Una antología del humor recorre la vida y obra del irrepetible cómico Miguel Gila coincidiendo con su centenario

Cuando el humorista Miguel Gila nació -de esto se cumplieron cien años el pasado martes- su madre no se encontraba en casa: había ido a pedir perejil a una vecina. El recién nacido bajó donde la portera para preguntarle quién le iba a dar de mamar. Y fue ella la que se encargó. Un poco, "porque la pobre ya no estaba ni para un cortao".

Gila atravesó el siglo XX procurando llorar poco y reír mucho. De paso, algunos, gracias a él, también nos reímos a mandíbula batiente. Incluso los que sólo lo conocíamos por los viejos discos de la abuela del teléfono, la tele y sus viñetas de "Hermano Lobo". Pero su gestualidad de paleto, los chistes sobre el ejército y la guerra y los monólogos, en general, han acompañado durante décadas a generaciones de españoles que si tuvieran que verse reflejados en una forma de mofarse del mundo sería la del propio Miguel Gila: inteligentemente cáustica pero a la vez accesible para todos los públicos.

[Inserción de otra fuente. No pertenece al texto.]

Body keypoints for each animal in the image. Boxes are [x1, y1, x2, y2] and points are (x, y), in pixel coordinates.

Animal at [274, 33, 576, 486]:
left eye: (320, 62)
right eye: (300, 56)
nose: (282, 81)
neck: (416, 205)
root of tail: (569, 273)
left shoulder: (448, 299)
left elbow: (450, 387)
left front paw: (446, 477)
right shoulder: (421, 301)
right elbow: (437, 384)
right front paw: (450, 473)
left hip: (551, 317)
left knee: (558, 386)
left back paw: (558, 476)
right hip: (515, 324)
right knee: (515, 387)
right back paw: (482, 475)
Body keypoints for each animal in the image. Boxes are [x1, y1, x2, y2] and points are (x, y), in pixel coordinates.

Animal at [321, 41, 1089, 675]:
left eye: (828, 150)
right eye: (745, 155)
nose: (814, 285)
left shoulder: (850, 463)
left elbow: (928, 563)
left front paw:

He pasado media vida escuchando cosas de Gila: del exilio en la Argentina, de si alardeaba de ser de izquierdas mientras se aprovechaba de las ventajas que le otorgaba el franquismo, de las relaciones con sus mujeres. Jamás me entretuvo el runrún. Lo que me interesaba de él eran los monólogos sobre su vida, su padre o los mendigos. Sobre todo los de la guerra. Como este: "No es por chulearme, pero cómo mato yo. Mato muy bien. Un día en un combate, voy le pego un tiro a uno y me dice '¡Que me has dao!'. Y le digo: '¡Pues no seas enemigo! ¿Qué quieres que te dé, un beso en la boca?' Y dice: 'Pero es que me has hecho un agujero'. Y le digo. 'Pues ponte un corcho'. Y dice: '¿Con qué tapo la cantimplora?'. Y yo: 'Muérete ya, anda, ¿no ves que estoy avanzando?".

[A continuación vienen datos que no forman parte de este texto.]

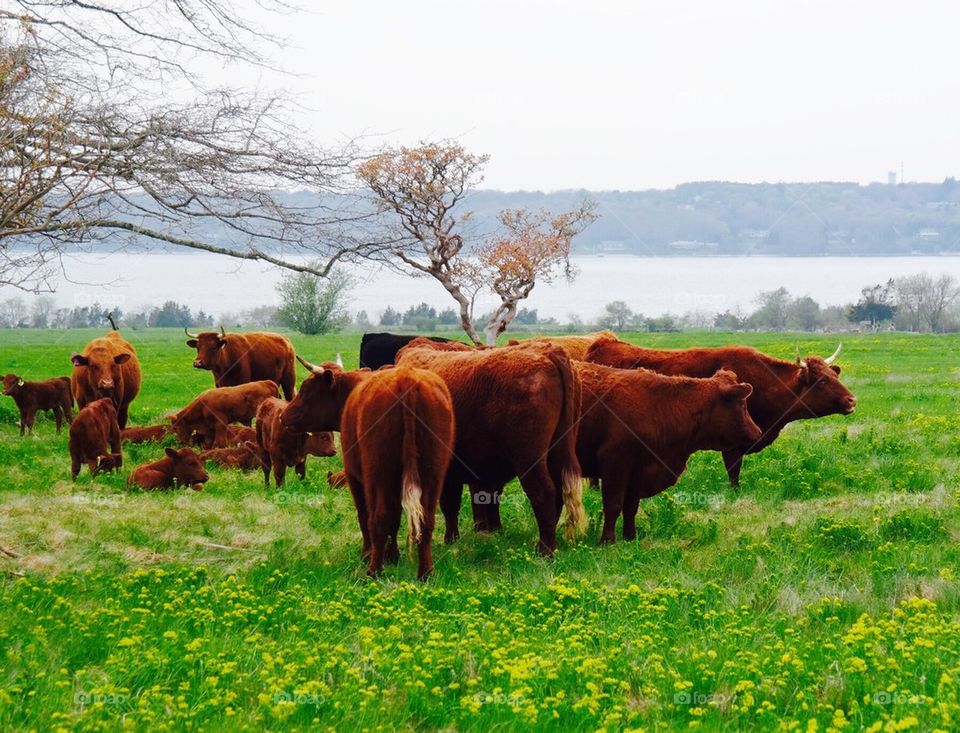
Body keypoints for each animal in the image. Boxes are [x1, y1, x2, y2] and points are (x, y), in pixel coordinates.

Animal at [283, 360, 455, 579]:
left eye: (305, 389)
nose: (283, 415)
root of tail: (406, 378)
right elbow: (395, 519)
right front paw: (393, 555)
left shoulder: (355, 478)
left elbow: (364, 516)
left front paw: (368, 554)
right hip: (432, 473)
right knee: (426, 520)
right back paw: (425, 573)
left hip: (378, 473)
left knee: (378, 518)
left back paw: (373, 570)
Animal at [395, 339, 586, 555]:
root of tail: (549, 352)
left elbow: (450, 504)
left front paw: (451, 539)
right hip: (558, 452)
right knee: (559, 492)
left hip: (529, 460)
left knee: (543, 492)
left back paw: (544, 550)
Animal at [584, 338, 857, 486]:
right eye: (821, 381)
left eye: (833, 375)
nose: (852, 399)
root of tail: (602, 343)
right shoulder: (733, 445)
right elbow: (734, 476)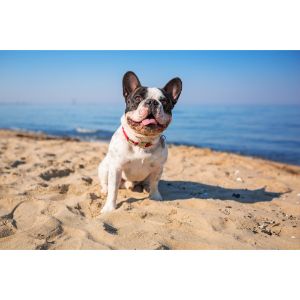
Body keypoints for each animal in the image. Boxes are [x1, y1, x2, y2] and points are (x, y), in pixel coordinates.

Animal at [99, 71, 183, 212]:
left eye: (164, 101)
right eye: (138, 98)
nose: (152, 102)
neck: (142, 142)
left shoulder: (158, 168)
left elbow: (155, 183)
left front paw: (155, 196)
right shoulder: (116, 168)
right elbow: (113, 190)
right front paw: (109, 208)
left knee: (149, 182)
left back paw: (146, 188)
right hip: (105, 167)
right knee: (106, 183)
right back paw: (104, 190)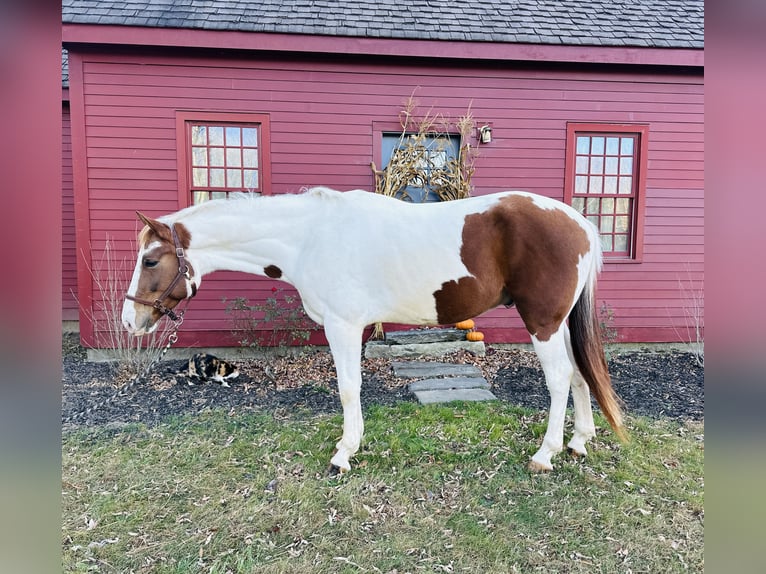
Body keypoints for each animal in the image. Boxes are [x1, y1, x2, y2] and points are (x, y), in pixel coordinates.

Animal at [123, 187, 628, 474]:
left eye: (150, 260)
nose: (130, 321)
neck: (310, 236)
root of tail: (580, 223)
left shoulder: (343, 327)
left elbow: (349, 389)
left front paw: (343, 454)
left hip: (542, 323)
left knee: (560, 378)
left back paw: (545, 455)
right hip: (558, 324)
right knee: (580, 375)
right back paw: (578, 443)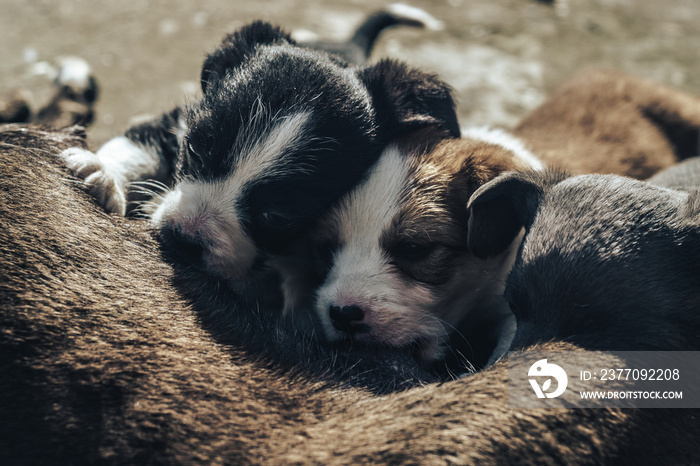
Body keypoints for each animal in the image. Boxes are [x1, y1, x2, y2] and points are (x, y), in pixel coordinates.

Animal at [61, 20, 460, 294]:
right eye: (194, 152)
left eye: (277, 217)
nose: (183, 238)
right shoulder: (171, 123)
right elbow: (134, 146)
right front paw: (100, 172)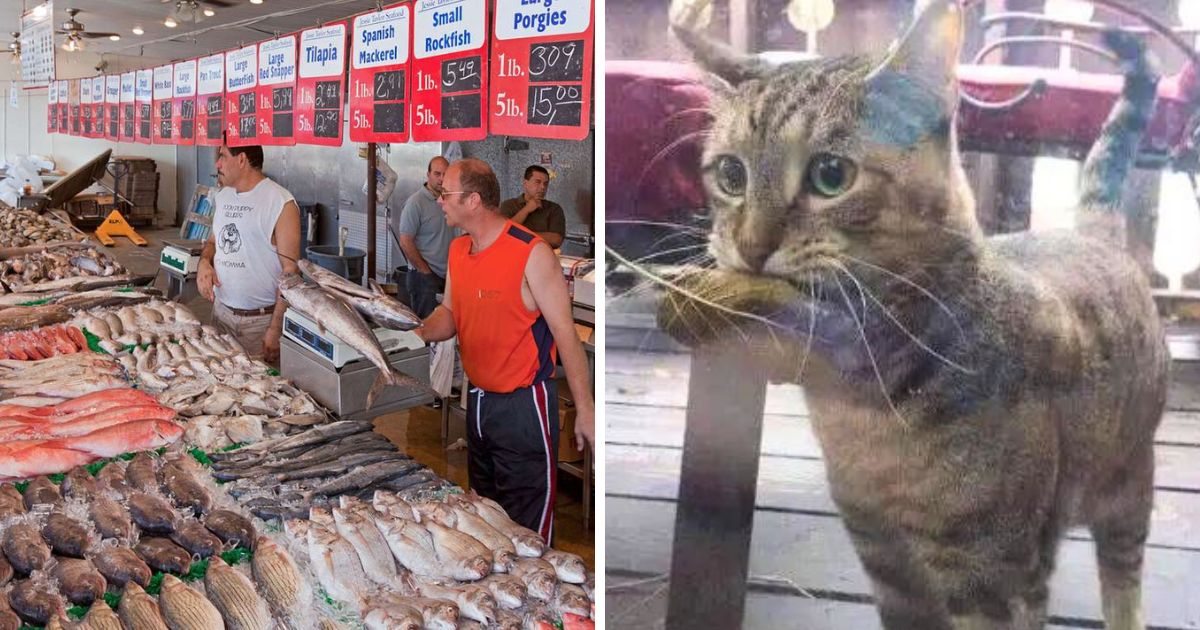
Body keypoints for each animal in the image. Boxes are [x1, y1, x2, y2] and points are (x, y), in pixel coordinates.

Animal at [657, 1, 1171, 628]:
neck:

Con su boina, su camisa roja y su traje negro fue el cómico que con mayor acierto se rió de la guerra, y el cateto más brillante en un país repleto de ellos. La voz para imitarlos la había inspirado un primo suyo de Ávila, Crescencio, el Cresce, que trabajó de figurante en "Orgullo y pasión", la penícula que Stanley Kramer rodó en España y en la que aparecía también el expresidente Adolfo Suárez, aunque en un papel mucho menos relevante que el de Sophia Loren, su protagonista más perturbadora. A propósito de ello, Gila le preguntó por la actriz romana y Crescencio le respondió al instante: "No vale nà, primo, las tetas mu gordas, toa la cara pintá, pero eso sí tiene muy buenos sentimientos. Allí a uno, total porque se ahogó, le dio quince mil pesetas a la familia, y ni trabajaba en la cinta ni ná, sólo se había muerto siendo un pastor que andaba por allí con las ovejas, pero ya te digo, las tetas mu gordas y mu pintada la cara".

Ese era el tipo de munición que utilizaba un cómico con buen oído como era Gila, que como todos los grandes humoristas se nutría de todo lo que le sobrevolaba. Muchas de las piezas las pillaba al vuelo. Otras le servían para escribir y a veces para admitir que se había comportado de manera cruel con sus interlocutores. Como en la ocasión en que, al salir de una sala de fiestas donde trabajaba y se iba a subir a su flamante Mercedes blanco descapotable, se encontró con un amigo de la infancia que llevaba sobre el hombro un bidé del mismo color.

"-Joder, Miguelito, lo que es la vida. Tú con un Mercedes y yo con un bidé"

Total que lo invitó una caña y le preguntó si sabía jugar al mus y al billar. Él amigo respondió que sí. Y él le sermoneó: "Pues yo no sé jugar a nada, porque mientras tú aprendías a jugar a todas esas cosas, yo dedicaba mi vida a leer, y por eso tengo un Mercedes y tú un bidé". Se le había subido la fama a la cabeza. Enseguida se percató.

Lo cuenta en "El libro de Gila", una esmerada antología tragicómica de obra y vida editada por Jorge de Cascante. Qué cien años.